BEIJING (Reuters) - Beach volleyball fans are getting more bikini bliss for their buck in Beijing, thanks to cheerleading Chinese "beach babes" who are baring nearly all to help their country stage a colorful Olympics.

Part cheerleader, part go-go dancer, the beach babes -- "shatan baobei" in Chinese -- writhe and jiggle to blaring rock and disco music in bathing suits that would make their prudish Communist elders roll in their graves.

"All of us in China have paid a lot to stage these Olympics and tanning my skin brown is part of that effort," said Wang Hui, one of five Chinese women chosen to dance with veteran Spanish cheerleaders at Beijing's 12,200-seat Chaoyang Park stadium.

Chinese people have a traditional aversion to tanning which is associated with poor laborers who have to toil under a hot sun. Skin whitening beauty products are big business in Asia.

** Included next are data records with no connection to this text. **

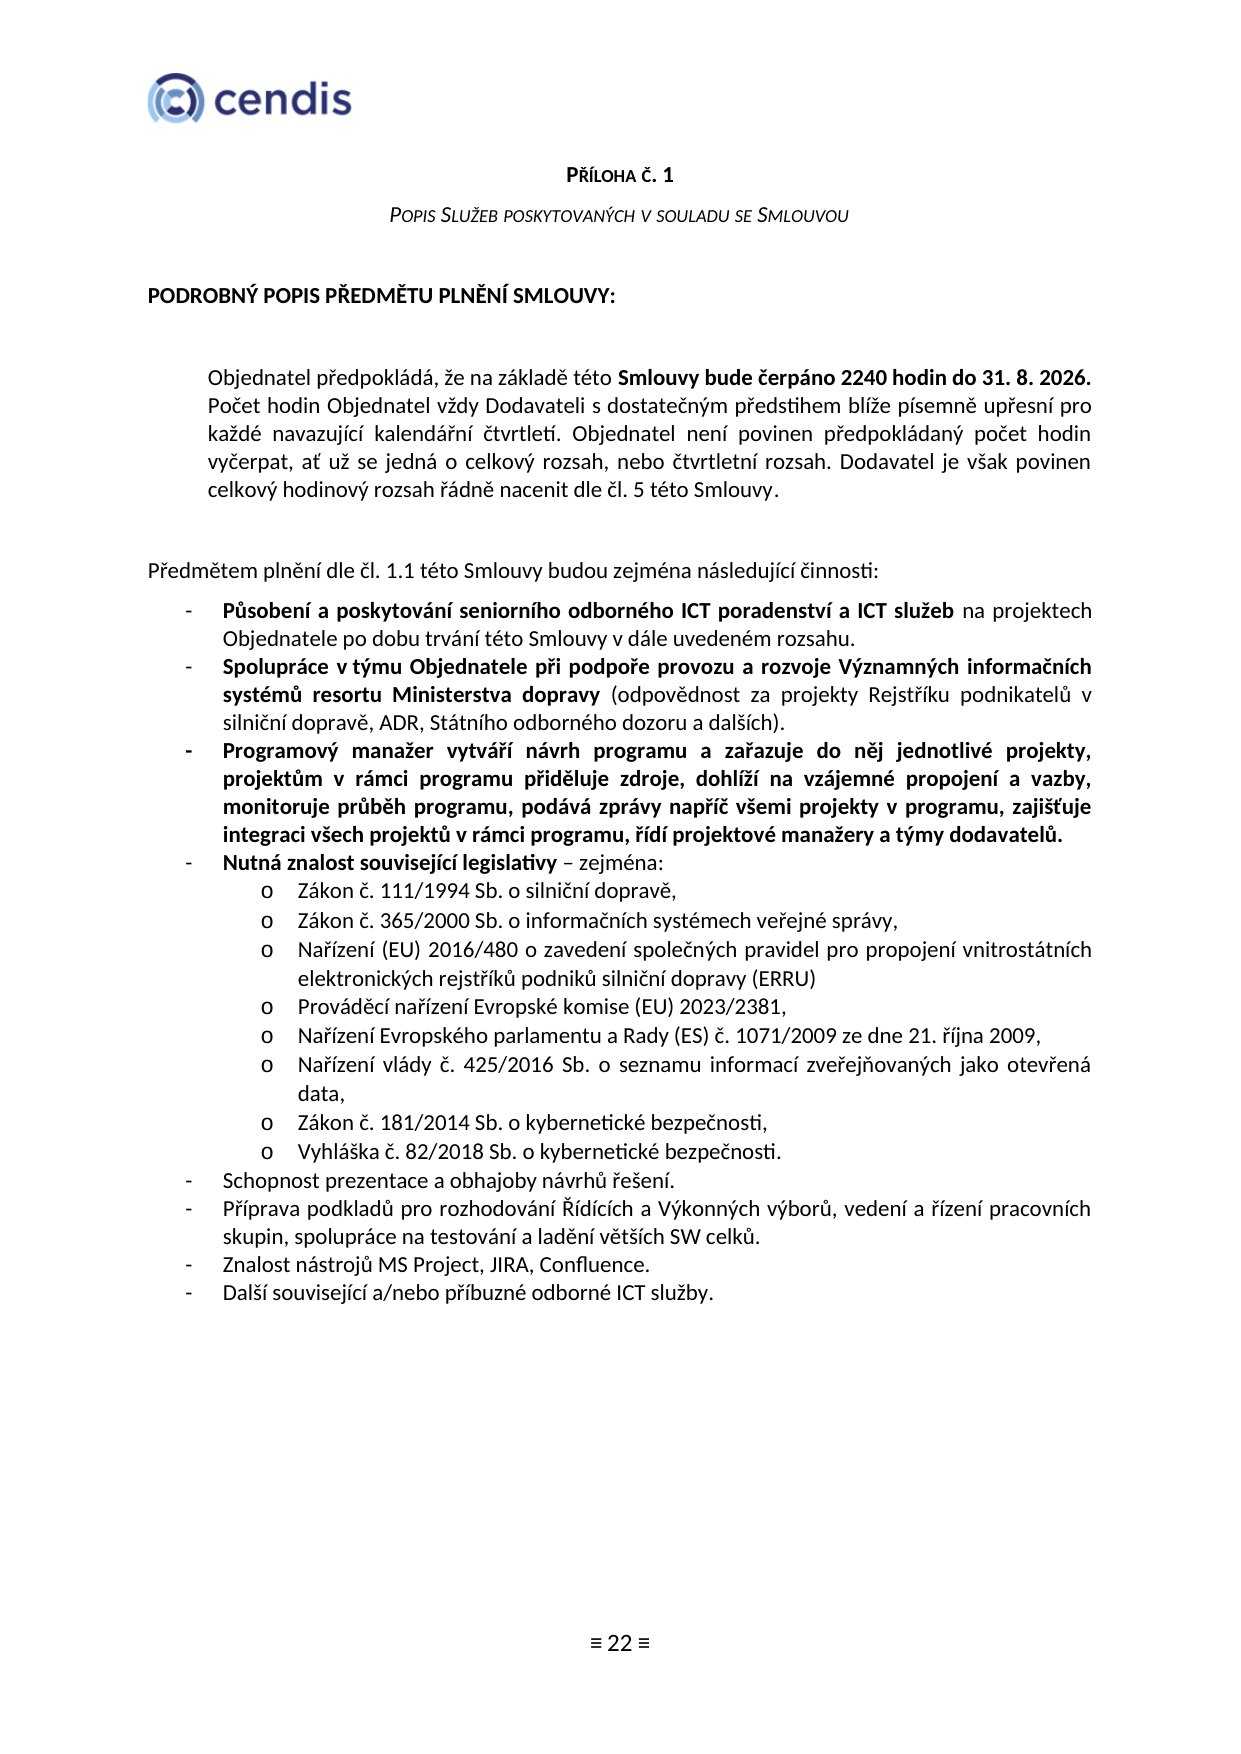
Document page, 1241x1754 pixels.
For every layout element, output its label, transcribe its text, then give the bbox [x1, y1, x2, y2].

list Nařízení (EU) 2016/480 o zavedení společných pravidel pro propojení vnitrostátních elektronických rejstříků podniků silniční dopravy (ERRU) [260, 935, 1093, 992]
list Příprava podkladů pro rozhodování Řídících a Výkonných výborů, vedení a řízení pracovních skupin, spolupráce na testování a ladění větších SW celků. [185, 1194, 1093, 1250]
list Spolupráce v týmu Objednatele při podpoře provozu a rozvoje Významných informačních systémů resortu Ministerstva dopravy (odpovědnost za projekty Rejstříku podnikatelů v silniční dopravě, ADR, Státního odborného dozoru a dalších). [185, 652, 1093, 736]
list Vyhláška č. 82/2018 Sb. o kybernetické bezpečnosti. [260, 1137, 1093, 1166]
text Příloha č. 1 [148, 160, 1093, 188]
list Nutná znalost související legislativy – zejména: [185, 848, 1093, 877]
list Zákon č. 111/1994 Sb. o silniční dopravě, [260, 877, 1093, 906]
list Další související a/nebo příbuzné odborné ICT služby. [185, 1278, 1093, 1306]
text PODROBNÝ POPIS PŘEDMĚTU PLNĚNÍ SMLOUVY: [148, 282, 1093, 310]
list Prováděcí nařízení Evropské komise (EU) 2023/2381, [260, 992, 1093, 1021]
subtitle Objednatel předpokládá, že na základě této Smlouvy bude čerpáno 2240 hodin do 31. 8. 2026. Počet hodin Objednatel vždy Dodavateli s dostatečným předstihem blíže písemně upřesní pro každé navazující kalendářní čtvrtletí. Objednatel není povinen předpokládaný počet hodin vyčerpat, ať už se jedná o celkový rozsah, nebo čtvrtletní rozsah. Dodavatel je však povinen celkový hodinový rozsah řádně nacenit dle čl. 5 této Smlouvy. [208, 363, 1093, 503]
list Zákon č. 365/2000 Sb. o informačních systémech veřejné správy, [260, 906, 1093, 935]
list Zákon č. 181/2014 Sb. o kybernetické bezpečnosti, [260, 1108, 1093, 1137]
list Programový manažer vytváří návrh programu a zařazuje do něj jednotlivé projekty, projektům v rámci programu přiděluje zdroje, dohlíží na vzájemné propojení a vazby, monitoruje průběh programu, podává zprávy napříč všemi projekty v programu, zajišťuje integraci všech projektů v rámci programu, řídí projektové manažery a týmy dodavatelů. [185, 736, 1093, 848]
text Popis Služeb poskytovaných v souladu se Smlouvou [148, 201, 1093, 229]
text Předmětem plnění dle čl. 1.1 této Smlouvy budou zejména následující činnosti: [148, 556, 1093, 584]
list Nařízení Evropského parlamentu a Rady (ES) č. 1071/2009 ze dne 21. října 2009, [260, 1021, 1093, 1050]
list Znalost nástrojů MS Project, JIRA, Confluence. [185, 1250, 1093, 1278]
list Působení a poskytování seniorního odborného ICT poradenství a ICT služeb na projektech Objednatele po dobu trvání této Smlouvy v dále uvedeném rozsahu. [185, 596, 1093, 652]
list Nařízení vlády č. 425/2016 Sb. o seznamu informací zveřejňovaných jako otevřená data, [260, 1050, 1093, 1108]
list Schopnost prezentace a obhajoby návrhů řešení. [185, 1166, 1093, 1194]
picture [147, 73, 353, 127]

"I feel extremely proud to be a Chinese cheerleader and it is a special honor to perform with the Spaniards in the international troupe," said the 24-year-old physical trainer from eastern Shandong province, still sweating in a tiny turquoise-colored bikini after Friday's routine.

Like everything in China that has changed at a dazzling pace, Chinese women's style has gone from frumpy to fashionable in less than a generation. The bikini has caught on in the past decade after being denounced as "pornographic" in the 1980s.

Wang and fellow beach babe Chen Jin shrug off the notion that Chinese of today would be offended by their steamy show, beamed across China and around the world.

"I don't think Chinese audiences are that conservative anymore and their thinking about this kind of thing is already rather liberated," said Chen, a 24-year-old dance teacher from far western Xinjiang province. "It's quite normal to go to the beach and see most young women dressed this way."

Fashion editor Xue Tie'na said her magazine, Cosmopolitan China, has staged contests in recent years to promote the bikini as a way to "enhance women's individualism and confidence."

The campaign appears to be bearing fruit, she suggested.

"The Chinese cheerleaders are all beautiful girls wearing fashionable bikinis and this is probably the first time they've appeared in public in such highly revealing clothes," Xue told Reuters.

"We used to watch bikini scenes in foreign movies ... now I can see that (our women) are very open and fashionable."